Brent Crude prices settled on Friday to trade at $42.93 per barrel, down 0.5%. For the week, the global crude gauge lost 0.2%.
The mixed result in crude oil prices is coming amidst a spike in COVID-19 cases across emerged markets that continue to weigh down on oil traders, as it is believed that the virus has curbed demand in two of the world’s biggest crude oil consuming areas.
Crude Oil Prices
OPEC+ plans to reduce its current supply cuts of 7.7 million barrels per day (bpd) by 2 million bpd in January, as OPEC Secretary-General Mohammed Barkindo admits that fuel demand is looking “anaemic.”

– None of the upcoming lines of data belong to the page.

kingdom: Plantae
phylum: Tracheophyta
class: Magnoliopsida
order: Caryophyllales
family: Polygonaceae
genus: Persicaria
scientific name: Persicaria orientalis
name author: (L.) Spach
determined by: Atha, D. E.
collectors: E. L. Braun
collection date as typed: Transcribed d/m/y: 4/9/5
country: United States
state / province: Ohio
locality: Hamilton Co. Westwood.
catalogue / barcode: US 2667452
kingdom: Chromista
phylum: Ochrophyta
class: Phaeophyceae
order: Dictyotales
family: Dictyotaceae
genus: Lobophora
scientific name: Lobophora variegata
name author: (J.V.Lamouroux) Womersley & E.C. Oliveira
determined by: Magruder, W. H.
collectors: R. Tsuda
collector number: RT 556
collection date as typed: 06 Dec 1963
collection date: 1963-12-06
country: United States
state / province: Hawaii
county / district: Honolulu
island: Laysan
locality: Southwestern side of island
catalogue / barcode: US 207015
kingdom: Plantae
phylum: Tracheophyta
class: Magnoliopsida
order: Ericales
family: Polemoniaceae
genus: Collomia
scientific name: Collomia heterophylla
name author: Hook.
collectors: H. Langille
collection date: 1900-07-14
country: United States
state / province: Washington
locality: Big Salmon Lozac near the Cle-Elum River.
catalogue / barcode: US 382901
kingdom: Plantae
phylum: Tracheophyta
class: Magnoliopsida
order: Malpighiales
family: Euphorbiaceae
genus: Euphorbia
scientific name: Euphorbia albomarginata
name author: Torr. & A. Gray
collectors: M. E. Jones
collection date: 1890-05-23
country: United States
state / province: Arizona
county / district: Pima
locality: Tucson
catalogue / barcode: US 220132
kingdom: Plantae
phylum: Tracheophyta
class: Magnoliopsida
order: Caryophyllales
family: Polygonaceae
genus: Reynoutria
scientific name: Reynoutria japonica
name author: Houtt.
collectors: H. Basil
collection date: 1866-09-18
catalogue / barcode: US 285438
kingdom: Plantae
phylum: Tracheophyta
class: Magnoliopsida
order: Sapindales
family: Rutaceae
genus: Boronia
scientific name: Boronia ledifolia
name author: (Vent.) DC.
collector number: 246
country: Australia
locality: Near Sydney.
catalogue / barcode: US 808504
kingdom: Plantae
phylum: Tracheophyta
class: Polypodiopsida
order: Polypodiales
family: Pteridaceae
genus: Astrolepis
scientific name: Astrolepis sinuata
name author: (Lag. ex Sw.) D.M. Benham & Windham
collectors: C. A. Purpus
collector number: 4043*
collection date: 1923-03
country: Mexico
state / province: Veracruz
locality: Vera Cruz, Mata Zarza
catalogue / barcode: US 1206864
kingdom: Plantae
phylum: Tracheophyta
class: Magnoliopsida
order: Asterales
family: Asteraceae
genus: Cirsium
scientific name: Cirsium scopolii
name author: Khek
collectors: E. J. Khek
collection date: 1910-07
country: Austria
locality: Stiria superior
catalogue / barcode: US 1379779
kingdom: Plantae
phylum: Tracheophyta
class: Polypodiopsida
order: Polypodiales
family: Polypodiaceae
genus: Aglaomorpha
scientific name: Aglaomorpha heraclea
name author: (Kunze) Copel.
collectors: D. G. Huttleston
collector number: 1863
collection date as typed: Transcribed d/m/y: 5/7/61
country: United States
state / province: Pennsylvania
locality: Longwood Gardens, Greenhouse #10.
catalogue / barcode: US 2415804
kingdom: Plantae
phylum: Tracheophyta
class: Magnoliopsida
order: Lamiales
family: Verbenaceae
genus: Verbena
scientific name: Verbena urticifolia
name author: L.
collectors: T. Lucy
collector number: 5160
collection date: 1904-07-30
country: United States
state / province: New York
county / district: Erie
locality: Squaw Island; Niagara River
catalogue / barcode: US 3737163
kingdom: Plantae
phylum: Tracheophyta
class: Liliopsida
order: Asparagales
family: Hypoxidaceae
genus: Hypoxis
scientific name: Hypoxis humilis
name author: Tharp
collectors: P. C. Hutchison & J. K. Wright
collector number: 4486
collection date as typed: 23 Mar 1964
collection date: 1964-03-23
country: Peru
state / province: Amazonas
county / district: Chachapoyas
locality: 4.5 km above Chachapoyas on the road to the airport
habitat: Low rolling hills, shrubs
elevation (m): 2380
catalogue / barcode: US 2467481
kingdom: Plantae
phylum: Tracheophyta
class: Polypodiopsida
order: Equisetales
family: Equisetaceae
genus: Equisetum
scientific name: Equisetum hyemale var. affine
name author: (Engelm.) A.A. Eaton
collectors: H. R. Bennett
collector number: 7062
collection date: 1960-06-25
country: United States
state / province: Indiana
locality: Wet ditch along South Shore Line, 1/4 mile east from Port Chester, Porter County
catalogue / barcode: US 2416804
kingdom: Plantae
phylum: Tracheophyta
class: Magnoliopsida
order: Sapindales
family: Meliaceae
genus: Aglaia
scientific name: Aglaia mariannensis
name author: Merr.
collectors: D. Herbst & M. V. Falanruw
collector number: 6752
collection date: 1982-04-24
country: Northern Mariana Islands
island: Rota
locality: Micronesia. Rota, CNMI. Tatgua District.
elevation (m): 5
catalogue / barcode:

A technical committee of the OPEC+ some days ago expressed their concerns over rising oil supply, since reduced human mobility aimed at limiting the spread of COVID-19 has also curbed fuel usage.
In an explanatory note to Nairametrics, Stephen Innes, Chief Global Market Strategist at Axi, spoke on his outlook for the fragile energy market.
“But the tail risk is how lawmakers deal with this COVID-19 surge and the way consumers interact remains the wild card.
“While a return to draconian confinement measures is unlikely, the most prominent threat to the economic recovery is fear of the virus, not necessarily the soft lockdowns or social gathering restrictions.
“It is fear that could keep people hunkered down until the curve flattens or the vaccine is available. And It could sound a significant downbeat to the economy.”
That said, energy consumption is starting to kick up huge in the world’s second-largest economy China. Such macro is expected to keep crude oil prices far above levels seen in April.